Anger may become an issue is when you feel aggitated over everyday minor annoyances and that either individually or collectively you become angry or fly into fits of rage. So for instance being in a queue may cause you to become angry and perhaps you storm out of the shop or get into a fit of range if a friend is late or doesn't return a text or email promptly. You may find yourself constantly feeling angry, annoyed, irritated or tense. Anything may start you off whether it's finding a parking space, shopping, going out and having to wait to be served at the bar.
You may fly into fits of range from quite innocuous circumstances or perhaps you feel frustrated and these constant 'niggles' rise your anger levels to they spill out into a regular basis to the point that anger seeps out virtually all the time regardless of what the event. Or perhaps you store all the frustration and annoyances up to the point that it triggers an uncontrollable fit of rage which may frighten only yourself but others too, who become scared of upsetting you. Furthermore, you may suffer feelings of remorse or let things that made you angry fester, turning over in your mind. .

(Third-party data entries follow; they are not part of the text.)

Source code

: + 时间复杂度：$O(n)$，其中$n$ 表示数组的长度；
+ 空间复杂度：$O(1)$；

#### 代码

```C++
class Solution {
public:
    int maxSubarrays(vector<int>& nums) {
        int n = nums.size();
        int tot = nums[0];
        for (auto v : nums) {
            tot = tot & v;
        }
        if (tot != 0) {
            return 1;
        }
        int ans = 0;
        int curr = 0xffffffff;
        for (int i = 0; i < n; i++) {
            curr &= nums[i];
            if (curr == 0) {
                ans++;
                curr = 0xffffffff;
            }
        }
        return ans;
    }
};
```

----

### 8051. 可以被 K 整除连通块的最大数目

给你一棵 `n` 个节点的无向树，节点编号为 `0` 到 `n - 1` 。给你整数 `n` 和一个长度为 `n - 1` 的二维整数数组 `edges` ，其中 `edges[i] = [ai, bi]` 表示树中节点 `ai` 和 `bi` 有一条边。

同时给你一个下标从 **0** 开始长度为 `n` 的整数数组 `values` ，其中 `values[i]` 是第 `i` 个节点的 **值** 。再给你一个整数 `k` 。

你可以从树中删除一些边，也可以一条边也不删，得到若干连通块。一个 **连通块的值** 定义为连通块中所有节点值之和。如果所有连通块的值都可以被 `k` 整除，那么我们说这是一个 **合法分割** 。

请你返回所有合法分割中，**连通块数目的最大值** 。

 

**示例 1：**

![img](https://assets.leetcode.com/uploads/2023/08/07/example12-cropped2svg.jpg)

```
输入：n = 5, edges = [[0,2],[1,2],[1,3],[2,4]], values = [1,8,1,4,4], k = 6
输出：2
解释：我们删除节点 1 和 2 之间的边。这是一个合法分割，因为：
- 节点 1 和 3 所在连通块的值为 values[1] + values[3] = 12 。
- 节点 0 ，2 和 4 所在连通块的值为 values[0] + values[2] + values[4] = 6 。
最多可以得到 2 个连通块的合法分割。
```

Anger is made of both physiological symptoms i.e. the body’s 'fight or flight' response resulting in the the rapid heart beat, perspiring and clenching fists. This is preparing you either to stay and fight or flee, depending what you anticipate will happen. There is also the psychological part, the cognitions or thoughts, many of which would have been learned and the brain ‘pulls’ them out as to help organise the patterns of behaviour. Perhaps the sense of injustice or 'how dare they?" to great feelings of intolerance and agitation.
There are many theories as to why some people become more angry than others. Most theories view anger being very much a learned process and that we may learn it from our parents or caregivers. We've seen them get upset or shout and scream and internalise them. A learned response occurs.
Some research suggests that anger may be repressed due to a number of things. This could be because you were not allowed to show anger as it was not desirable and therefore repress it. Over time it will come out.
Or perhaps you feel agitated all the time and angry. This may be a result of stress or anxiety. It therefore becomes a way of life of constant finding fault and snapping at people.
Counselling can help you tackle your anger in a number of ways. Perhaps there are patterns or times when you can pinpoint 'red flag' circumstances and learn a coping mechanism. This can be built on by implementing cognitive rehearsal, relaxation exercises and learning assertive rights and role play. This can help with resilence and making you take back control as anger is very much a loss of it.
There are times however, where we may need to trace the cause as anger may very well be the symptom. This is done by going back through your history to pinpoint possible causes. Perhaps you have felt emotional blackmailed by someone significant in your life or did not feel as though you were listened to. Perhaps there is unfinished business and emotions which have not been released such as feelings of injustice, of being ignored. Whatever the reason I use a variety of methods to assistant the client in tacking anger and taking back control in your life.